A required resource was

 

A required resource was what? The message reminded me of an episode in a long-ago game of Scrabble, in which I proposed ADOABOUT as a word. “Ado about what? ”, the other players asked, and were not placated by my answer.

The message must have been trying to say  that a required resource was missing, or not found, but at the time of getting the final detail Outlook must have run out of UI resources and hence could not summon the needed text string. Not surprising, since running out of resources is precisely what caused the message to appear, in a valiant attempt to tell the user what is going on. (Valiant but not that useful: if you are not a programmer on the Outlook development team but just a customer trying to read email, it is not absolutely obvious how the message, even with the missing part, helps you.) The irony in the example is that the title bar suggests the problem arose in connection with trying to display the “Social Connector” area, a recent Outlook feature which I have never used. (Social connector? Wasn’t the deal about getting into computer science in the first place that for the rest of your life you’d be spared the nuisance of social connections? One can no longer trust anything nowadays.)

We can sympathize with whoever wrote the code. The Case Of The Resource That Was (Not) is an example of a general programming problem which we may call Space Between Your Back And Wall  or SBYBAW:  when you have your back against the wall, there is not much maneuvering space left.
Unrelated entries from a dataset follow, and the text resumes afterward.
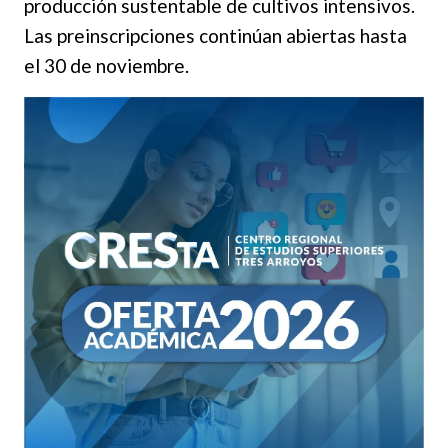
producción sustentable de cultivos intensivos.
Las preinscripciones continúan abiertas hasta
el 30 de noviembre.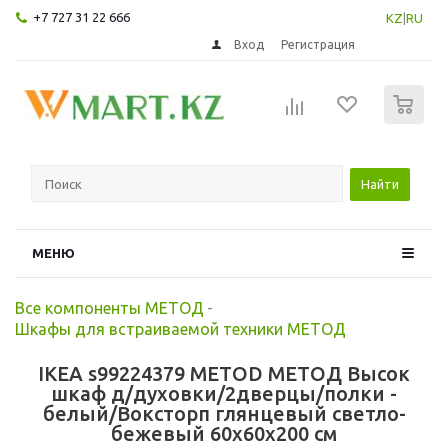
+7 727 31 22 666
KZ
|
RU
Вход
Регистрация
0
Найти
МЕНЮ
Все компоненты МЕТОД
-
Шкафы для встраиваемой техники МЕТОД
IKEA s99224379 METOD МЕТОД Высок
шкаф д/духовки/2дверцы/полки -
белый/Воксторп глянцевый светло-
бежевый 60x60x200 см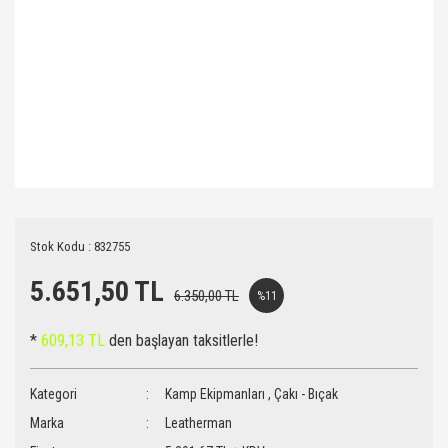
Stok Kodu : 832755
5.651,50 TL
6.350,00 TL
%11
*
609,13 TL
den başlayan taksitlerle!
Kategori
Kamp Ekipmanları
,
Çakı - Bıçak
Marka
Leatherman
A fairly difficult case of the SBYBAW problem arises in garbage collection, for example for object-oriented languages. A typical mark-and-sweep garbage collector must traverse the entire object structure to remove all the objects that have not been marked as reachable from the stack. The natural way to write a graph traversal algorithm is recursive: visit the roots; then recursively traverse their successors, flagging visited objects in some way to avoid cycling. Yes, but the implementation of a recursive routine relies on a stack of unpredictable size (the longest path length). If we got into  garbage collection, most likely it’s that we ran out of memory, precisely the kind of situation in which we cannot afford room for unpredictable stack growth.
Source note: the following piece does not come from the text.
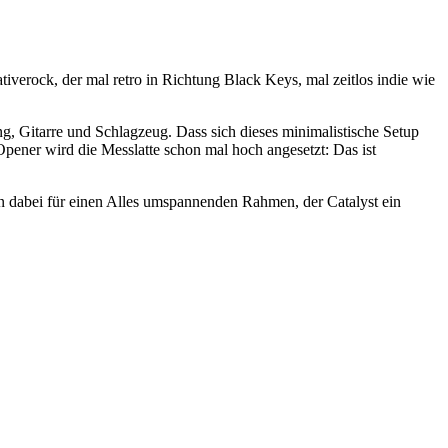
iverock, der mal retro in Richtung Black Keys, mal zeitlos indie wie
, Gitarre und Schlagzeug. Dass sich dieses minimalistische Setup
Opener wird die Messlatte schon mal hoch angesetzt: Das ist
n dabei für einen Alles umspannenden Rahmen, der Catalyst ein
In one of the early Eiffel garbage collectors, someone not aware of better techniques had actually written the traversal recursively; had the mistake not been caught early enough, it would no doubt have inflicted unbearable pain on humankind. Fortunately there is a solution: the Deutsch-Schorr-Waite algorithm [1], which avoids recursion on the program side by perverting the data structure to  replace some of the object links by recursion-control links; when the traversal’s execution proceeds along an edge, it reverses that edge to permit eventual return to the source. Strictly speaking, Deutsch-Schorr-Waite still requires a stack of booleans — to distinguish original edges from perverted ones — but we can avoid a separate stack (even just  a stack of booleans, which can be compactly represented in a few integers) by storing these booleans in the mark field of the objects themselves. The resulting traversal algorithm is a beauty — although it is fairly tricky, presents a challenge for verification tools, and raises new difficulties in a multi-threaded environment.
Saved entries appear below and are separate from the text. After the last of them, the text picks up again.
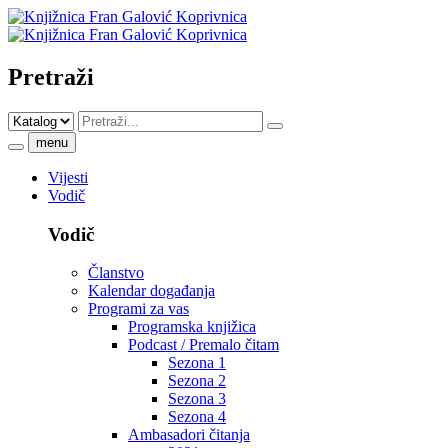
Pretraži
menu
Vijesti
Vodič
Vodič
Članstvo
Kalendar događanja
Programi za vas
Programska knjižica
Podcast / Premalo čitam
Sezona 1
Sezona 2
Sezona 3
Sezona 4
Ambasadori čitanja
Deutsch-Schorr-Waite is a good example of “Small Memory Software” as studied in a useful book of the same title [2]. The need for Small Memory Software does not just arise for embedded programs running on small devices, but also in mainstream programming whenever we face the SBYBAW issue.

The SBYBAW lesson for the programmer is tough but simple. The resources we have at our disposal on a computing system may be huge, but they are always finite, and our programs’ appetite for resources will eventually exhaust them. At that stage, we have to deal with the SBYBAW rule, which sounds like a tautology but is an encouragement to look for clever algorithms:  techniques for freeing resources when no resources remain must not request new resources.

References

[1] Deutsch-Schorr-Waite is described in Knuth and also in [2]. Someone should start a Wikipedia entry.

[2] James Noble and Charles Weir: Small Memory Software: Patterns for Systems with Limited Memory, Addison-Wesley, 2001.